*EXERCISE AIM:*
Each line that contains the word "lines" counts once; give the total for the records below and nothing else.
== EXCERPTED RECORDS
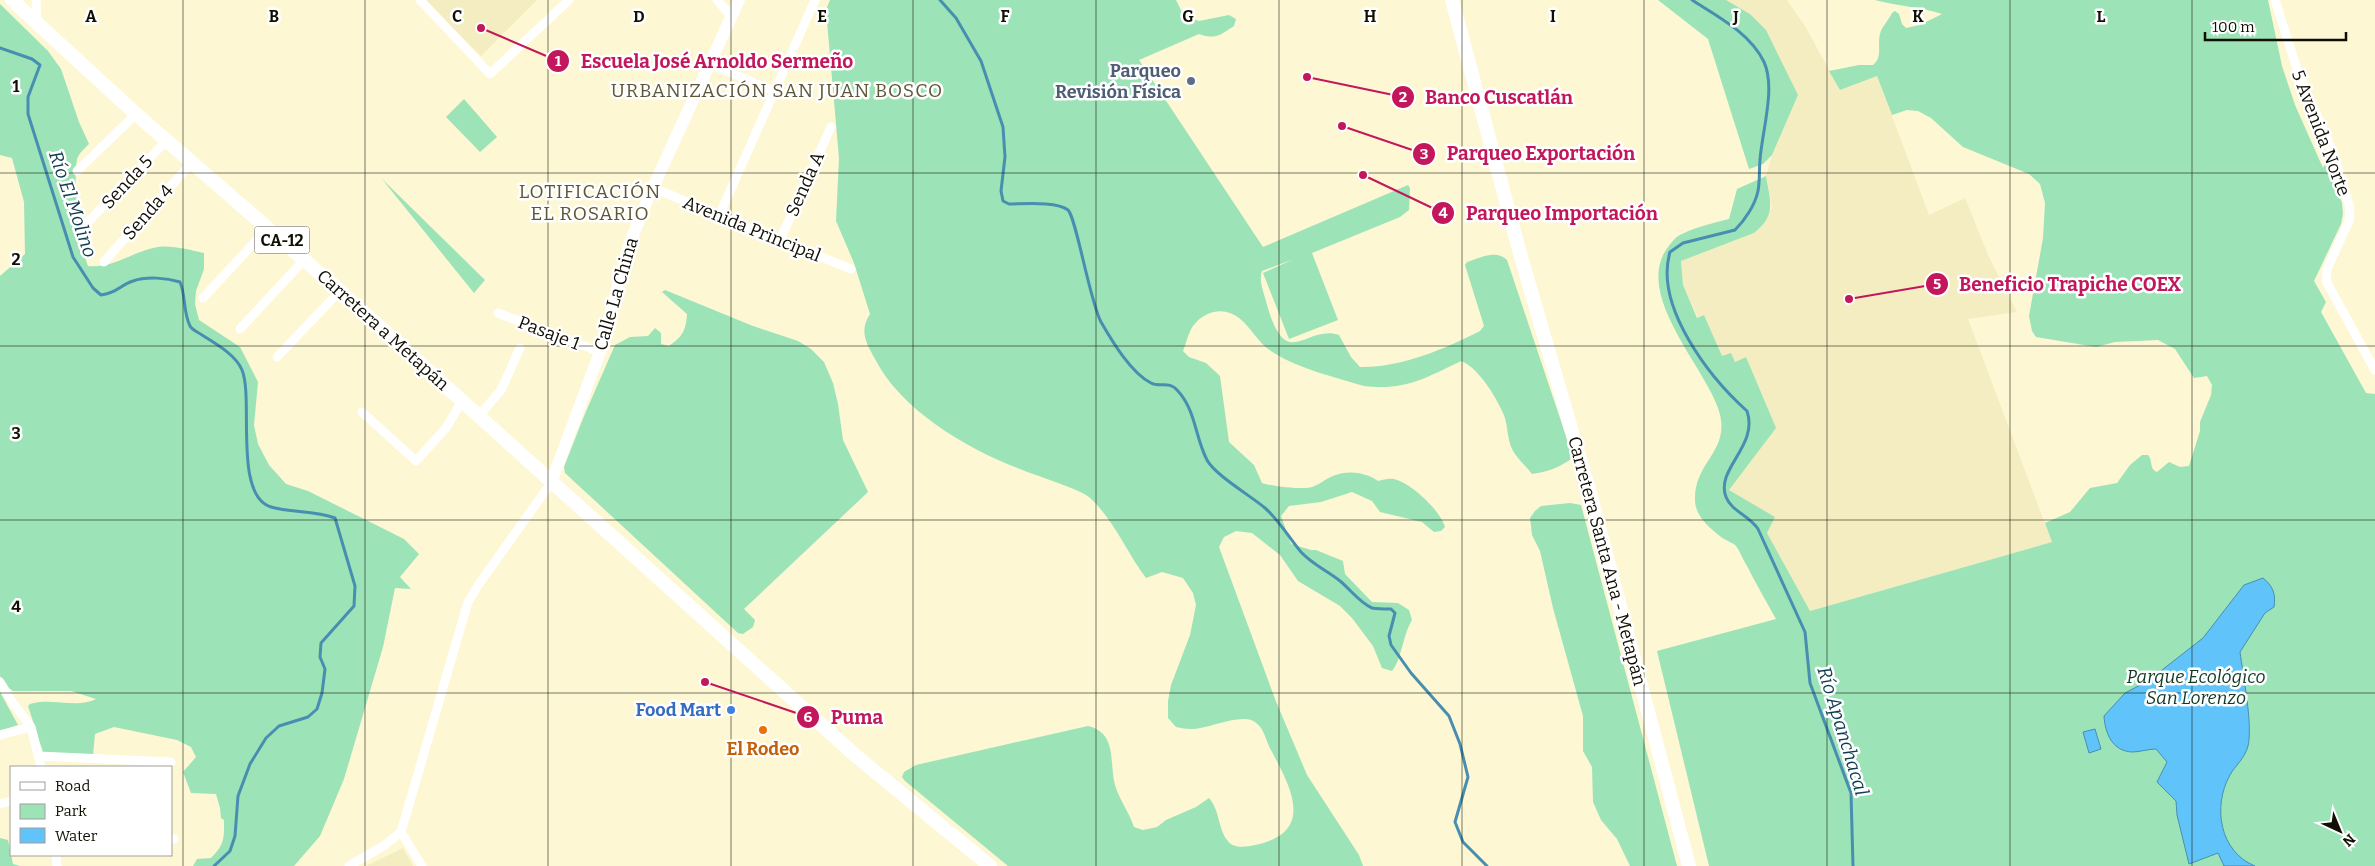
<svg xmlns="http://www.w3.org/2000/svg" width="2375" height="866" font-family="Bitter,serif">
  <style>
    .built { fill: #f5edc2 }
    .green { fill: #9ce3b7 }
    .water { fill: #60c4fb; stroke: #488eb1 }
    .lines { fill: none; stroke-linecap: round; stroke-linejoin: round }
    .stream { stroke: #488eb1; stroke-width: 3 }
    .street { stroke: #fff; stroke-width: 9 }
    .secondary { stroke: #fff; stroke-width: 12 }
    .primary { stroke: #fff; stroke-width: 14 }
    .grid { fill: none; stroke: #110f04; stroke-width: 1; stroke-opacity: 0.55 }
    .service-dot { fill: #5c6f8a; stroke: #fff; stroke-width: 2 }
    .shop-dot { fill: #3f7fe0; stroke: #fff; stroke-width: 2 }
    .food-dot { fill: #e8710a; stroke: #fff; stroke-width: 2 }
    .labels { text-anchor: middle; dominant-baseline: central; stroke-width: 5; stroke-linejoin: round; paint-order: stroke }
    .shield { fill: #fff; stroke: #58574f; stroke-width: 1 }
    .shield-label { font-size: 16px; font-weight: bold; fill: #110f04 }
    .service-label { font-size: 18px; font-weight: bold; fill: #4e5e75; stroke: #fff; text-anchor: end }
    .street-label { font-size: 18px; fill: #110f04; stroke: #fff }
    .park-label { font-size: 18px; font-style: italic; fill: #0e3822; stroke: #fff }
    .shop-label { font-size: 18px; font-weight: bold; fill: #366cbe; stroke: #fff; text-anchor: end }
    .food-label { font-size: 18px; font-weight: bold; fill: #c56008; stroke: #fff }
    .neighbourhood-label { font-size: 19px; letter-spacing: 1px; fill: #5d5738; stroke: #fff }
    .water-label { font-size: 19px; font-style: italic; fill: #0f3b51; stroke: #fff }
    .grid-label { font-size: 16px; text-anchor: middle; font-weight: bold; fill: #110f04; stroke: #fff; stroke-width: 5; stroke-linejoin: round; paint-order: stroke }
    .leader { fill: none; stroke: #c2185b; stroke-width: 2 }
    .callout-dot { fill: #c2185b; stroke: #fff; stroke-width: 2 }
    .mark-label { font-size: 15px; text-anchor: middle; font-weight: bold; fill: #fff }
    .callout-label { font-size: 19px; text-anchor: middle; font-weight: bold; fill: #c2185b; stroke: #fff; stroke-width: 5; stroke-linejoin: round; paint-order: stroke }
  </style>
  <rect width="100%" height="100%" fill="#fdf7d3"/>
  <!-- built -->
  <path class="built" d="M425 0H537L481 56Z
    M1726 0H1787L1805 26 1840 90 1877 76 1929 215 1965 198 1989 257 2017 312 1968 319 2052 542 1810 611 1767 533 1775 517 1728 490 1746 357 1735 362 1722 357 1704 315 1698 318 1683 286 1681 261 1754 233 1772 208 1766 176 1772 155 1798 95 1750 14Z
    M403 848 413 866H366Z"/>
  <!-- green -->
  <path class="green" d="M830 0H1176L1184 16 1199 21 1229 15 1236 19 1234 26C1220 35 1216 40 1199 34L1139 60 1263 247 1408 185 1410 188 1409 210 1400 217 1312 253 1338 320 1289 339 1263 273 1294 259 1262 271C1258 282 1265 295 1267 305 1287 374 1305 324 1339 335L1351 357 1360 367C1400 368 1445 349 1480 331L1484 326 1465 265 1467 262C1480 258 1496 249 1507 260L1572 454V458C1561 467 1547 472 1532 474 1526 466 1517 459 1512 449 1507 438 1508 426 1504 415 1496 397 1479 368 1461 361 1426 378 1404 391 1364 386 1334 377 1300 369 1274 353 1258 344 1252 328 1239 318 1224 306 1204 311 1193 326 1188 333 1186 344 1183 351L1189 357 1206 363 1220 376 1229 442 1254 465 1262 483C1270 486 1305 490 1312 487 1319 485 1325 479 1333 476 1348 470 1365 472 1378 481 1383 480 1389 478 1394 479 1411 483 1440 510 1445 527L1441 531 1434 532 1422 522 1380 512 1372 501 1352 492 1321 502 1289 506 1281 516 1291 544 1311 550H1316L1343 561 1345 574 1372 602 1398 603 1409 610 1412 620C1402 637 1402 659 1392 671L1382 668 1373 646 1352 618 1340 606 1298 581 1280 555 1252 533 1236 531 1224 537 1219 547 1275 699 1307 775 1359 855 1363 866H1008L905 781 902 777 904 772 916 765 1088 726C1118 733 1109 764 1115 785 1119 799 1129 812 1134 827L1143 830 1157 827 1166 820 1196 807 1209 798C1220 811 1218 828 1227 840 1233 849 1245 847 1255 845 1316 832 1291 788 1271 750 1265 739 1264 725 1251 720 1236 715 1207 729 1191 729 1186 729 1181 728 1176 727L1168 718V701L1171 685 1190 635 1196 605 1193 593 1183 578 1162 572 1146 578C1127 553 1113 518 1089 497 1077 488 1040 477 1025 471 971 451 902 412 875 359 866 343 859 331 870 314L854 263 836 221 839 158 826 10Z
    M1658 0H1726L1750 14 1766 30 1798 95 1772 155 1763 164 1749 169 1708 39Z
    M1875 0H2268L2282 66 2295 105 2323 168 2327 159 2342 203 2343 214 2341 224 2314 281 2326 302 2321 312 2366 393 2375 394V866H1709L1657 651 1776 619C1766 601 1756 584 1747 566 1743 560 1740 551 1736 546 1732 542 1724 540 1720 536 1708 527 1695 515 1695 500 1694 460 1733 451 1718 408 1703 365 1633 293 1668 247 1672 242 1676 236 1682 234 1696 227 1713 223 1729 219L1737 189 1766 176C1770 201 1777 215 1754 233L1681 261 1683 285 1697 318 1704 315 1722 356 1731 353 1735 362 1746 357 1776 428 1729 490 1775 517 1767 533 1810 611 2052 542 2045 523 2070 512 2090 488 2117 483 2130 465 2142 455H2148C2153 460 2149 469 2157 472L2169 462 2180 467 2189 466 2200 431V422L2211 395 2212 385 2207 376 2194 378 2175 349 2158 340 2115 342 2096 347 2036 337 2032 331 2029 316 2043 238 2045 203 2040 184 2029 174 1963 147 1931 118 1918 111 1907 110 1892 115 1877 76 1840 90 1829 71 1859 65H1873C1883 57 1877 45 1880 34 1882 26 1889 20 1892 13L1895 11 1899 14 1902 24 1906 28 1920 25 1942 14C1922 7 1897 6 1875 0Z
    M0 4 48 51 61 69 79 122 89 144C85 148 79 153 77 159 73 182 79 245 88 266 113 269 133 251 158 247 172 245 190 250 204 253V269L196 291 195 304 199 320 240 347 258 382 254 425 258 444 269 465 286 484 308 491 404 539 419 554 400 577 411 589 395 588 383 647 344 779 320 836 294 866H193L197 859 211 858C225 844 224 838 224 820L221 818 220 808 216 794 191 793 183 772 196 757 191 747 177 740 114 727 95 734 93 755 43 752 28 706 30 704C51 697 77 709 96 699L71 691H13L6 686 0 676V276L25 254 24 202 12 158 0 155Z
    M464 99 497 137 480 152 446 117Z
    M382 179 485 280 474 293Z
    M665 290 753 326 798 341 811 349 824 362 833 383 838 404 843 440 868 492 744 609 755 620 753 627 743 634 738 633 565 473 564 467 584 416 615 345 630 337 648 336 655 328 661 333V344L669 346C682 337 686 331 687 314L662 292Z
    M1570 503 1581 505 1677 866H1630L1617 839 1601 820 1593 802 1592 767 1583 751V716L1553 608 1540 551 1532 535 1530 518 1535 511 1541 506Z
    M0 692 18 725 0 731Z
    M0 838 8 840 13 864 20 866H0Z"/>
  <!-- water -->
  <path class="water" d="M2263 578C2273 586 2276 594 2274 607L2265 613 2240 652C2243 675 2253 725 2248 746 2245 758 2235 766 2230 775 2212 807 2220 852 2255 866H2224L2218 853 2189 864 2177 815 2176 801 2157 782 2167 762 2156 749C2148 749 2140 752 2132 752 2112 751 2105 733 2104 716L2125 693 2148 681 2203 638 2244 585Z
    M2095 729 2101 749 2089 753 2083 732Z"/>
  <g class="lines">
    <!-- stream -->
    <path class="stream" d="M940 0 956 18 981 61 1003 127 1005 157 1001 191 1003 201 1009 204C1023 204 1057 201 1068 210 1076 217 1090 302 1101 322 1112 341 1131 373 1151 383 1160 388 1169 380 1178 391 1196 411 1195 437 1207 460 1215 475 1251 496 1265 508 1280 521 1289 538 1301 552 1313 565 1328 571 1340 581 1351 590 1360 603 1372 608 1378 609 1385 609 1391 609L1395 613 1389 636 1391 645 1411 673 1449 716 1460 744 1468 777 1455 822 1463 842 1487 866
      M1692 0C1717 16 1750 33 1764 62 1776 88 1762 131 1760 160 1759 170 1760 181 1758 191 1755 205 1745 220 1735 230L1683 243 1670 252C1654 306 1709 377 1747 411 1759 446 1715 469 1726 497 1732 512 1749 515 1758 529L1805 632 1810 683 1851 793 1853 866
      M0 48 32 59 40 65 28 97V114L73 257 93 288 101 295C118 293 120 285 133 281 147 276 167 278 180 282 186 296 183 312 190 326 192 330 198 332 202 335 215 343 236 355 242 370 254 399 233 495 271 507 291 513 314 510 335 518L355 586 354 606 321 643 320 657 325 669 322 693 317 709 308 717 279 726 266 738 250 764 238 796 235 836 230 851 214 866"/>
    <!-- street -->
    <path class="street" d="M36 0 37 22
      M420 0 490 74 569 0
      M717 0 732 17
      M2275 0 2298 72 2333 152 2350 208 2349 221 2327 269 2326 281 2375 370
      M710 64 774 91
      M77 171 136 114
      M653 188 851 269
      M719 216 815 0
      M87 223 167 140
      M780 240 831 127
      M104 262 192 162
      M203 298 268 228
      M498 313 600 352
      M240 329 304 260
      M277 357 340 291
      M362 412 416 461 446 428 462 401
      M479 416 501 390 520 348
      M0 682 13 703 31 727 41 767
      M0 735 31 727
      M38 756 171 762
      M0 804 11 801
      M401 832 422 866
      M171 839H174
      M56 855 57 866
      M349 866 385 845 401 832 468 602 479 584 551 483"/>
    <!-- secondary -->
    <path class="secondary" d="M551 483 600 352 629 245 649 196 739 0"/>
    <!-- primary -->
    <path class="primary" d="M12 0 136 114 340 291 856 756 990 866
      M1452 0 1521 257 1591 497 1689 866"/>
  </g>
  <!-- grid -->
  <path class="grid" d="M183 0V866M365 0V866M548 0V866M731 0V866M913 0V866M1096 0V866M1279 0V866M1462 0V866M1644 0V866M1827 0V866M2010 0V866M2192 0V866M0 173H2375M0 346H2375M0 520H2375M0 693H2375"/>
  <!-- markers -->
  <circle class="service-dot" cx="1191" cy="81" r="5"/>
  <circle class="shop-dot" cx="731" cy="710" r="5"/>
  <circle class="food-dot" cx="763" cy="730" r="5"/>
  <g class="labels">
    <!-- shield labels -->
    <rect class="shield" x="254.5" y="226.5" width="55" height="27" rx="4"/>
    <g class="shield-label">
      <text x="282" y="240">CA-12</text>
    </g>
    <!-- service labels -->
    <g class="service-label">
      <text x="1181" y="71">Parqueo<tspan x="1181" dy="21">Revisión Física</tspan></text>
    </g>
    <!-- street labels -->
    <g class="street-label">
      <text transform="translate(2321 133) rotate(69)">5 Avenida Norte</text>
      <text transform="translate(127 182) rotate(-47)">Senda 5</text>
      <text transform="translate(805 184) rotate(-66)">Senda A</text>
      <text transform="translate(148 212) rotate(-49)">Senda 4</text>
      <text transform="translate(752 229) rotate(22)">Avenida Principal</text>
      <text transform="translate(616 294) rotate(-74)">Calle La China</text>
      <text transform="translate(383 330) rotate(42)">Carretera a Metapán</text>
      <text transform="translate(549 333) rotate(21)">Pasaje 1</text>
      <text transform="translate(1607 561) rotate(75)">Carretera Santa Ana - Metapán</text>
    </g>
    <!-- park labels -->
    <g class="park-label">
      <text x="2196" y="677">Parque Ecológico<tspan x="2196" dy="21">San Lorenzo</tspan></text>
    </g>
    <!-- shop labels -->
    <g class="shop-label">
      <text x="721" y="710">Food Mart</text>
    </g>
    <!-- food labels -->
    <g class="food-label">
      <text x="763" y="749">El Rodeo</text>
    </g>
    <!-- neighbourhood labels -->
    <g class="neighbourhood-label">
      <text x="777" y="90">URBANIZACIÓN SAN JUAN BOSCO</text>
      <text x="590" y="191">LOTIFICACIÓN<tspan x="590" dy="22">EL ROSARIO</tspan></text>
    </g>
    <!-- water labels -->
    <g class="water-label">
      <text transform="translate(73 204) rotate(71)">Río El Molino</text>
      <text transform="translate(1843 731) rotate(73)">Río Apanchacal</text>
    </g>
  </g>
  <g class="grid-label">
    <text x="91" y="22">A</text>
    <text x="274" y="22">B</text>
    <text x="457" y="22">C</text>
    <text x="639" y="22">D</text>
    <text x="822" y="22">E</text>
    <text x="1005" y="22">F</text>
    <text x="1188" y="22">G</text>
    <text x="1370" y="22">H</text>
    <text x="1553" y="22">I</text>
    <text x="1736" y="22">J</text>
    <text x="1918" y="22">K</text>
    <text x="2101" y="22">L</text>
    <text x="16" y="92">1</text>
    <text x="16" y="265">2</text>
    <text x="16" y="439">3</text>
    <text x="16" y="612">4</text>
  </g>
  <!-- callouts -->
  <path class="leader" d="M481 28L558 61M1307 77L1403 97M1342 126L1424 154M1363 175L1443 213M1849 299L1937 284M705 682L808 717"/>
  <g class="callout-dot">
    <circle cx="481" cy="28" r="5"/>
    <circle cx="1307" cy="77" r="5"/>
    <circle cx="1342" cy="126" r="5"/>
    <circle cx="1363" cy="175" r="5"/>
    <circle cx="1849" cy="299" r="5"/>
    <circle cx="705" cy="682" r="5"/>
    <circle cx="558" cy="61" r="12"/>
    <circle cx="1403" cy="97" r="12"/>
    <circle cx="1424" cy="154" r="12"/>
    <circle cx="1443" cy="213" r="12"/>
    <circle cx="1937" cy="284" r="12"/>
    <circle cx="808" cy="717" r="12"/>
  </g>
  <g class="mark-label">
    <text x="558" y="66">1</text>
    <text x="1403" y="102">2</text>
    <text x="1424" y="159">3</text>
    <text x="1443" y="218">4</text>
    <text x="1937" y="289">5</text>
    <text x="808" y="722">6</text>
  </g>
  <g class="callout-label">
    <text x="717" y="68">Escuela José Arnoldo Sermeño</text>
    <text x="1499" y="104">Banco Cuscatlán</text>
    <text x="1541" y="160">Parqueo Exportación</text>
    <text x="1562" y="220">Parqueo Importación</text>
    <text x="2070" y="291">Beneficio Trapiche COEX</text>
    <text x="857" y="724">Puma</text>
  </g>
  <!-- legend -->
  <rect x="10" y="766" width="162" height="90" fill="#ffffff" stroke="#a09f9b"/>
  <rect x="20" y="782" width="25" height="8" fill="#ffffff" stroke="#a09f9b"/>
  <text x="55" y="791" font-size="15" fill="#110f04">Road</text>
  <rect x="20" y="804" width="25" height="15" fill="#9ce3b7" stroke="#a09f9b"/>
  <text x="55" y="816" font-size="15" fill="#110f04">Park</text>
  <rect x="20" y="828" width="25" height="15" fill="#60c4fb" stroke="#a09f9b"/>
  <text x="55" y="841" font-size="15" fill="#110f04">Water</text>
  <!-- north arrow -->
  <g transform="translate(2340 831) rotate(136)" stroke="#ffffff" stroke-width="4" paint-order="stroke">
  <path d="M0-4L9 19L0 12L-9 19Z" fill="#110f04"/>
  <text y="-8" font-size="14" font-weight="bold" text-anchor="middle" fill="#110f04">N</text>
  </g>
  <!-- scale -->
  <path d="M2205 32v8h141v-8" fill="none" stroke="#110f04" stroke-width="2.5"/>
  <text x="2212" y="32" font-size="15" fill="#110f04" stroke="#ffffff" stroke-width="4" paint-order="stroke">100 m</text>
</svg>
====
*WORKED SOLUTION:*
2